Boostée par une consommation effrénée de charbon (plus de 80% de l’électricité totale produite), la Chine se retrouve aujourd’hui face aux propres limites de son modèle de développement. L’épais nuage de pollution qui recouvre les principales villes du pays est devenu un enjeu de santé publique majeur. A tel point que le Premier ministre, Li Keqiang, a récemment déclaré « la guerre au smog ».

Pour répondre à cette volonté de réduire la pollution et par corollaire l’utilisation du charbon, la France a de sérieux atouts à faire valoir. En plus des spécialistes du nucléaire déjà bien présents, des groupes comme GDF-Suez commencent à rencontrer quelques succès pour développer l’usage du gaz naturel et les usines de valorisation énergétique des déchets, comme à Nantong. La visite du chef d’Etat chinois est aussi l’occasion de présenter les réseaux électriques intelligents « made in France », domaine dans lequel l’Empire du Milieu a déjà investi près de 100 milliards de dollars et va continuer à investir.

Client ou concurrent ?

La Chine semble donc encline à s’ouvrir plus largement aux entreprises françaises spécialistes de l’énergie. Cependant, la déconfiture européenne dans le domaine des panneaux photovoltaïques est révélatrice des rapports de force qui s’exercent. La filière européenne n’a en effet pas résisté au rouleau compresseur industriel chinois (plus de 80% de la production mondiale), et l’ouverture d’une enquête de la commission européenne sur le dumping chinois (qui a entraîné un effondrement des prix) a fait long feu.

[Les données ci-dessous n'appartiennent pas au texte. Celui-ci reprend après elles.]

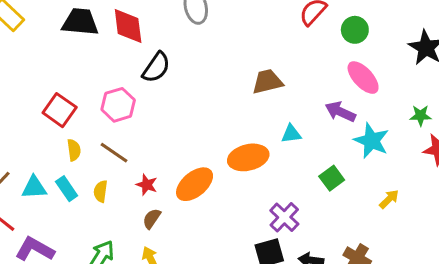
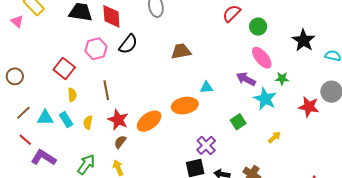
brown trapezoid: (267, 82) -> (181, 51), moved
pink hexagon: (118, 105) -> (96, 49), moved
green star: (421, 116) -> (282, 79), moved
cyan triangle: (291, 134) -> (207, 87), moved
brown line: (114, 153) -> (106, 90), moved, turned 42
red star: (147, 185) -> (118, 120), size x1.5

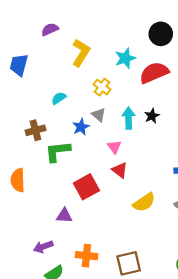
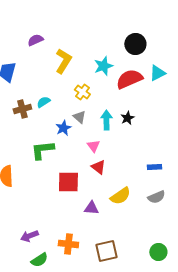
brown cross: (35, 130) -> (22, 109), moved
red square: (86, 187) -> (68, 182), turned 30
purple triangle: (64, 216) -> (91, 208), moved

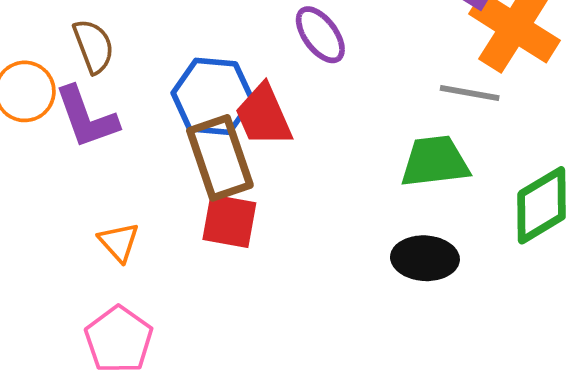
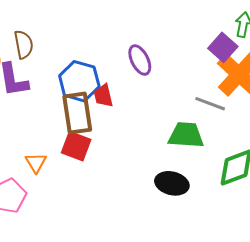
red trapezoid: (264, 116) -> (103, 96), size x0.7
orange triangle: (119, 242) -> (36, 163), moved

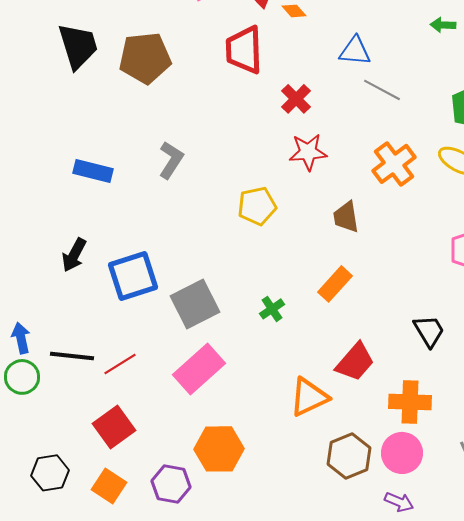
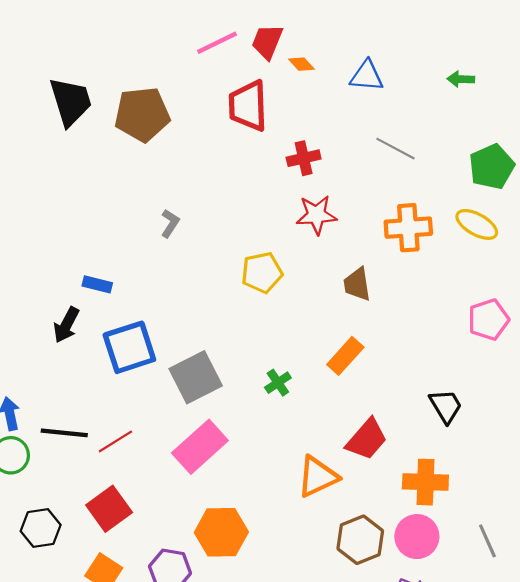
blue triangle: (355, 51) -> (367, 76), moved
red cross: (296, 99) -> (304, 158), turned 32
gray L-shape: (171, 160) -> (170, 223), size x0.7
orange cross: (394, 164) -> (408, 228), turned 33
blue rectangle: (93, 171) -> (97, 284), moved, size x0.7
black hexagon: (50, 473) -> (41, 528), moved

Surtout, au moment où l’économie française dispose encore d’atouts technologiques mais tourne au ralenti, l’Empire du Milieu dispose de sérieux leviers de négociation. Du propre aveu de Jean-Louis Chaussade, directeur général de Suez Environnement, « on n’échappera pas » aux transferts de technologies si les entreprises françaises veulent profiter de l’immense marché intérieur chinois.

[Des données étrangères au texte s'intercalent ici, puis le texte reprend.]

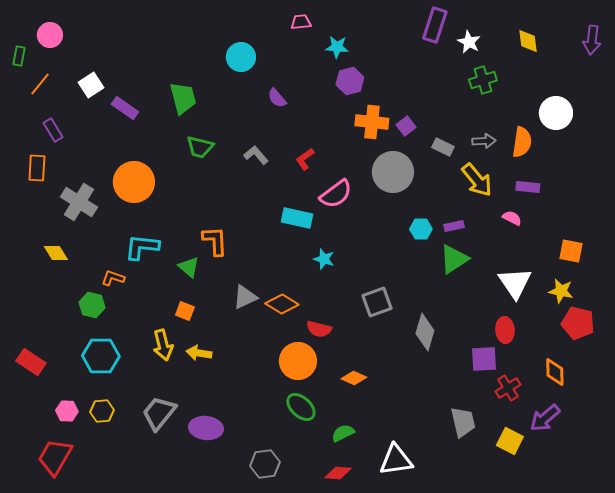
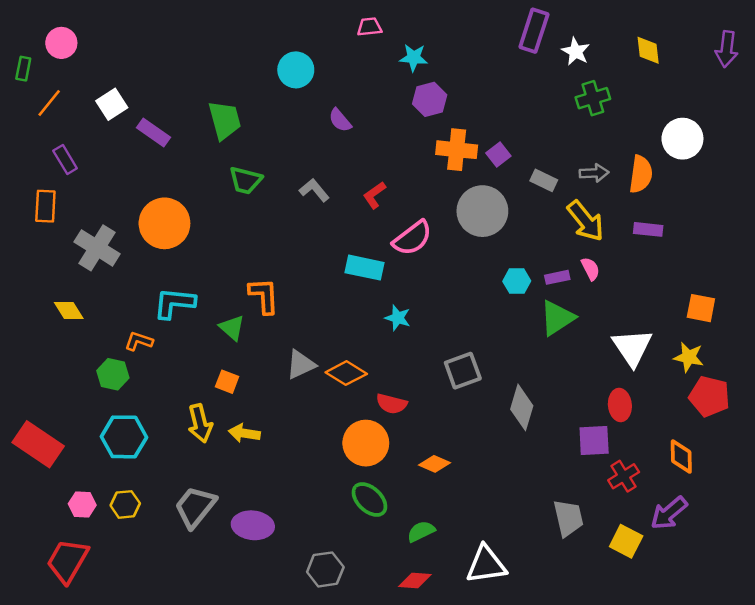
pink semicircle: (512, 218) -> (590, 269), moved, turned 36
red rectangle: (31, 362) -> (38, 444), size x1.4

C’est donc dans un jeu à double tranchant que s’engagent les groupes français de l’énergie. Les contrats qui pourraient être signés à la suite de la visite du président Xi Jinping ne doivent pas se limiter à des objectifs à court terme. Pour profiter durablement de l’essor économique chinois, il faudra tirer les leçons du naufrage industriel de la filière photovoltaïque.